What to work on » Within the data that follows, set down exactly the lines from the one containing "sharing frameworks |" through the one containing "- [AART Scoring", both ends included.

Records for this task »
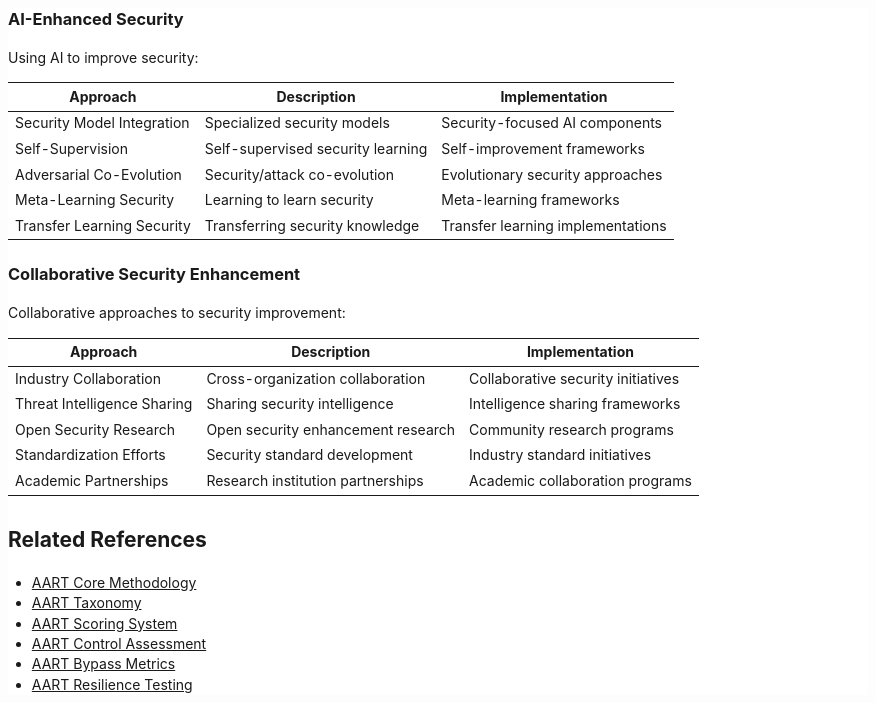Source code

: ### AI-Enhanced Security

Using AI to improve security:

| Approach | Description | Implementation |
|----------|-------------|----------------|
| Security Model Integration | Specialized security models | Security-focused AI components |
| Self-Supervision | Self-supervised security learning | Self-improvement frameworks |
| Adversarial Co-Evolution | Security/attack co-evolution | Evolutionary security approaches |
| Meta-Learning Security | Learning to learn security | Meta-learning frameworks |
| Transfer Learning Security | Transferring security knowledge | Transfer learning implementations |

### Collaborative Security Enhancement

Collaborative approaches to security improvement:

| Approach | Description | Implementation |
|----------|-------------|----------------|
| Industry Collaboration | Cross-organization collaboration | Collaborative security initiatives |
| Threat Intelligence Sharing | Sharing security intelligence | Intelligence sharing frameworks |
| Open Security Research | Open security enhancement research | Community research programs |
| Standardization Efforts | Security standard development | Industry standard initiatives |
| Academic Partnerships | Research institution partnerships | Academic collaboration programs |

## Related References

- [AART Core Methodology](../core/methodology.md)
- [AART Taxonomy](../core/taxonomy.md)
- [AART Scoring System](../core/scoring_system.md)
- [AART Control Assessment](control_assessment.md)
- [AART Bypass Metrics](bypass_metrics.md)
- [AART Resilience Testing](resilience_testing.md)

Solved exercise »
| Threat Intelligence Sharing | Sharing security intelligence | Intelligence sharing frameworks |
| Open Security Research | Open security enhancement research | Community research programs |
| Standardization Efforts | Security standard development | Industry standard initiatives |
| Academic Partnerships | Research institution partnerships | Academic collaboration programs |

## Related References

- [AART Core Methodology](../core/methodology.md)
- [AART Taxonomy](../core/taxonomy.md)
- [AART Scoring System](../core/scoring_system.md)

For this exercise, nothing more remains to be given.